── Supplied material

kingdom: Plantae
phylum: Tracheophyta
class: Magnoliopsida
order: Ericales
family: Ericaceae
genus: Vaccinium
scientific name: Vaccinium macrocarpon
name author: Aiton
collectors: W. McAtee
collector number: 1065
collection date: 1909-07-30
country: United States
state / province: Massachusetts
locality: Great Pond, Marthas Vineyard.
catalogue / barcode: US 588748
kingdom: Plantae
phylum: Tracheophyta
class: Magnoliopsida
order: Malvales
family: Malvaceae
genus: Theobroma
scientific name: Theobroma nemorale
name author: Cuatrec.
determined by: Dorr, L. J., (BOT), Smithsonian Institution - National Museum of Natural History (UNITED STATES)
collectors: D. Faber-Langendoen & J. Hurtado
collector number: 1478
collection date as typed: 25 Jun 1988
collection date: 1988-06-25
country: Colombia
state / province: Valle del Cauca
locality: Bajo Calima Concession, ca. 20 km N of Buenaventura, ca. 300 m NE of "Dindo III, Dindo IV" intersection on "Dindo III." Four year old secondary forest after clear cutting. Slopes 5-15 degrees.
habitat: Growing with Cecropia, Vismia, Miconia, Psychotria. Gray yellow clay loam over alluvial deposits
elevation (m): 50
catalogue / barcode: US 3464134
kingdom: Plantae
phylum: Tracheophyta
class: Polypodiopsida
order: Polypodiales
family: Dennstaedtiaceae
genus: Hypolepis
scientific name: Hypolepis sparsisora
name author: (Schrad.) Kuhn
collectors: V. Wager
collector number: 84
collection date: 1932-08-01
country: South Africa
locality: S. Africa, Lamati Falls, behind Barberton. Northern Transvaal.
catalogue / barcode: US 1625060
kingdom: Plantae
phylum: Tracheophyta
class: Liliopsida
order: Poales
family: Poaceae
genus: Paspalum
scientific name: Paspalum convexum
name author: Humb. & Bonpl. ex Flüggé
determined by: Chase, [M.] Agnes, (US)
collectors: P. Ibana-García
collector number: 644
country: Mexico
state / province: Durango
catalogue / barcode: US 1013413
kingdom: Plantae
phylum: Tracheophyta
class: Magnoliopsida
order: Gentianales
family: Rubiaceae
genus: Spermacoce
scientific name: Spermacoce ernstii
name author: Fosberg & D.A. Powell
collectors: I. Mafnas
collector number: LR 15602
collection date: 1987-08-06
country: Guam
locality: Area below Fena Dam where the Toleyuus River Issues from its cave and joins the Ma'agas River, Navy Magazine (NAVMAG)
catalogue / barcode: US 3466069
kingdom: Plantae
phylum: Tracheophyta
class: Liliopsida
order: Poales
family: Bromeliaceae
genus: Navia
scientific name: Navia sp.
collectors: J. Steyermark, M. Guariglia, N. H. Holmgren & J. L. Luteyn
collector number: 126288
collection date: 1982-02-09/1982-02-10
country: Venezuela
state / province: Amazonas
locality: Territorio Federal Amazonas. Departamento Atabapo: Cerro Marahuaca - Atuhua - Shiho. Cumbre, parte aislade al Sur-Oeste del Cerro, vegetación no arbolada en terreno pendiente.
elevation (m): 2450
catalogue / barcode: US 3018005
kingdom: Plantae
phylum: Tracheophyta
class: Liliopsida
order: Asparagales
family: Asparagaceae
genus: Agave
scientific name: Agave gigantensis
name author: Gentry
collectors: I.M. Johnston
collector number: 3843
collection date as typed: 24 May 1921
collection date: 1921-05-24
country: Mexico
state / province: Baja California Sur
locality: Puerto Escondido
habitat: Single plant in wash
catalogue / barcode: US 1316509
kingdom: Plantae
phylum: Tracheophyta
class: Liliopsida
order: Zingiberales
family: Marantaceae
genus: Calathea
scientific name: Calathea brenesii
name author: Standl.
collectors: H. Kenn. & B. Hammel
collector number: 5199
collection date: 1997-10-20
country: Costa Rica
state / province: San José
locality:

────

Render the rows as a numbered list, beginning at the line that contains "class: Polypodiopsida" and stopping after the line that contains "country: Guam". Skip any blank lines.

1. class: Polypodiopsida
2. order: Polypodiales
3. family: Dennstaedtiaceae
4. genus: Hypolepis
5. scientific name: Hypolepis sparsisora
6. name author: (Schrad.) Kuhn
7. collectors: V. Wager
8. collector number: 84
9. collection date: 1932-08-01
10. country: South Africa
11. locality: S. Africa, Lamati Falls, behind Barberton. Northern Transvaal.
12. catalogue / barcode: US 1625060
13. kingdom: Plantae
14. phylum: Tracheophyta
15. class: Liliopsida
16. order: Poales
17. family: Poaceae
18. genus: Paspalum
19. scientific name: Paspalum convexum
20. name author: Humb. & Bonpl. ex Flüggé
21. determined by: Chase, [M.] Agnes, (US)
22. collectors: P. Ibana-García
23. collector number: 644
24. country: Mexico
25. state / province: Durango
26. catalogue / barcode: US 1013413
27. kingdom: Plantae
28. phylum: Tracheophyta
29. class: Magnoliopsida
30. order: Gentianales
31. family: Rubiaceae
32. genus: Spermacoce
33. scientific name: Spermacoce ernstii
34. name author: Fosberg & D.A. Powell
35. collectors: I. Mafnas
36. collector number: LR 15602
37. collection date: 1987-08-06
38. country: Guam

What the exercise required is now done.